Thanks for the suggestion, do you know if creating this second DB instance would have some impact in performance/resource consumption?

shanesveller · June 26, 2020, 7:53pm

Yeap! You didn’t mention if you’re explicitly thinking about a read-replica on the database side or just a logical separation of concerns, but in case the former is the goal or is an option, there is actually a guide in the documentation for this pattern on the Ecto HexDocs here. Many of the suggestions within apply to your scenario either way, IMO.

Maybe and yes respectively - it will be a net-separate connection pool, and the size of this pool can be tuned separately if you don’t need or want 2X the outbound SQL connections.

You can probably anticipate some extra work around testing if you make use of the popular Ecto.Adapters.SQL.Sandbox facilities, which is included by default on some of the generators. There’s a heading in my HexDocs link above about this, but I wanted to call it out specifically because it emerges out of the connection pools being separate. You can’t see insertions performed on one connection inside an uncommitted transaction when querying through another connection entirely.

sezaru · June 28, 2020, 10:59pm

Thanks for the reply.

You didn’t mention if you’re explicitly thinking about a read-replica on the database side or just a logical separation of concerns

For now, it would be just as a logical separation, and because I’m having issues when my processes use all available connections available from the pool for some time blocking user interaction with the database. Hence why I wanted to separate the connection pool into two so I can isolate their use.

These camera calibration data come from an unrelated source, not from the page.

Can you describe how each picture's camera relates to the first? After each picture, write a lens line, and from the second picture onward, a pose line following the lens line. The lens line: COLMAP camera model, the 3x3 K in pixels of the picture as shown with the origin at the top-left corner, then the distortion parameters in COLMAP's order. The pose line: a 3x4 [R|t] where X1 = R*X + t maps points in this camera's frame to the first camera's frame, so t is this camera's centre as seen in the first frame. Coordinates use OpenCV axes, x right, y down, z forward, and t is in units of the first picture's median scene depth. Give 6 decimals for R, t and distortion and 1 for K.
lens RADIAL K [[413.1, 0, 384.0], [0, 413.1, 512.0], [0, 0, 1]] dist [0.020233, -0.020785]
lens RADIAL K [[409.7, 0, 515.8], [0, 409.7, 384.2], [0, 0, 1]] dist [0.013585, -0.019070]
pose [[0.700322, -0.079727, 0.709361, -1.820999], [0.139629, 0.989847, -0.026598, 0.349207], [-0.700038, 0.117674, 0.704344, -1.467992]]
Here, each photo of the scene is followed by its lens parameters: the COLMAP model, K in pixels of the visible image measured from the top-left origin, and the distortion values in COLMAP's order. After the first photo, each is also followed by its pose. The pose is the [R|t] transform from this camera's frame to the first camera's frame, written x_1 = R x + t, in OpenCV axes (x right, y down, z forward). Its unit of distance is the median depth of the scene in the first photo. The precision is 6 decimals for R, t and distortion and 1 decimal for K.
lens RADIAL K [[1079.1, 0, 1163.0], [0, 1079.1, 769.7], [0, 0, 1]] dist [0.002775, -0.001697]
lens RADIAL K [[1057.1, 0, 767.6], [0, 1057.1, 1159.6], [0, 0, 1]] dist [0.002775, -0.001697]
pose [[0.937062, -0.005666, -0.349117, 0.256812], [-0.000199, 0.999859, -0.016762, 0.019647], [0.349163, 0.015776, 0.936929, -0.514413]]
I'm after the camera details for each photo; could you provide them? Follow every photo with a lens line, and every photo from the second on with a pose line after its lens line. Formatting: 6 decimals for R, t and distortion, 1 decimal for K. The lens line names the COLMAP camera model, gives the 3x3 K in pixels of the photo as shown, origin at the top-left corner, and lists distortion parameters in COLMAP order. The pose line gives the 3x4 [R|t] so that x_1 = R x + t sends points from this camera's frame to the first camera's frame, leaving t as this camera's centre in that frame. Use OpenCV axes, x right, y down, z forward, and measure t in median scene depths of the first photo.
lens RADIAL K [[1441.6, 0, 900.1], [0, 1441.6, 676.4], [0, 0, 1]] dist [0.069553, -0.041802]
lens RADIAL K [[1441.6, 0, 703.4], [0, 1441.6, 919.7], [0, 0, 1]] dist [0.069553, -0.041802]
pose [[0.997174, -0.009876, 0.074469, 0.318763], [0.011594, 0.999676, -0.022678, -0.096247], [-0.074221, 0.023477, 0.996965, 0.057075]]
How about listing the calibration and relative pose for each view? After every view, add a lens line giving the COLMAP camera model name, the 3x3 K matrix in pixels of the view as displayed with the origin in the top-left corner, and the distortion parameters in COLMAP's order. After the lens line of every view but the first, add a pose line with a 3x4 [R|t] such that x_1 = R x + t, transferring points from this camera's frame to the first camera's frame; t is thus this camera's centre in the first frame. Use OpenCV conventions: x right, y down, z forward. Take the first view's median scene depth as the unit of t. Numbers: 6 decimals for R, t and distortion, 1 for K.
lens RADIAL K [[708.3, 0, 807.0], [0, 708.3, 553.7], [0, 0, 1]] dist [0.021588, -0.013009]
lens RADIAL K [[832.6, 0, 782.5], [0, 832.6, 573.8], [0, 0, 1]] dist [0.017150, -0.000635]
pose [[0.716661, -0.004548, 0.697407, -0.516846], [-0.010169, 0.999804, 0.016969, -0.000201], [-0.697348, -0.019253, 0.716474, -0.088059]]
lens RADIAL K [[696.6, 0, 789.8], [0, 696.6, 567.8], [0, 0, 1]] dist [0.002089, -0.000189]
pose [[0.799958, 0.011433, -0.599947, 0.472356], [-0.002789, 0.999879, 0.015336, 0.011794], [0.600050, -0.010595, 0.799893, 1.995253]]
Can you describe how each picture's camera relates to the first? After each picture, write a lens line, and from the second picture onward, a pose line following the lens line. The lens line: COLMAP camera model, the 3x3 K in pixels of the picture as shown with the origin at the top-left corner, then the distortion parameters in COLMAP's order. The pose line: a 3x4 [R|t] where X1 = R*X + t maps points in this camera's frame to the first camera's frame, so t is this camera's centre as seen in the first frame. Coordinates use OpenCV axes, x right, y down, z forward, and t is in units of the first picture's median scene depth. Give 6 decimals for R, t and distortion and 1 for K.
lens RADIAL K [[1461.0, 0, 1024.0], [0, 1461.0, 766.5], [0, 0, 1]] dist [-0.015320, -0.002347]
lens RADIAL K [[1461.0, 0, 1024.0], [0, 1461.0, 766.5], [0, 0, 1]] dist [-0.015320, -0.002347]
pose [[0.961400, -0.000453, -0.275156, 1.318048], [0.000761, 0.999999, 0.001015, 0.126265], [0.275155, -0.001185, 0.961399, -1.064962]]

Maybe and yes respectively

I asked the performance question since this is a system that I’m doing for my startup, so initial costs with cloud is a main concern.
It seems that creating a second DB instance is a more elegant way, but if it increases my costs it would be something that I would consider to do more in the future when I can invest more money into server hardware.
I will take a good look at it anyway since it looks like a must-have feature to scale a system.

Thanks!

gregvaughn · June 29, 2020, 3:06pm

I’ve done this. In my case it was a set of 4 new tables for a new feature. We wanted logical separation so we could easily split into a separate db instance later. It worked fine. We later chose to create that separate db instance and that step was quite easy.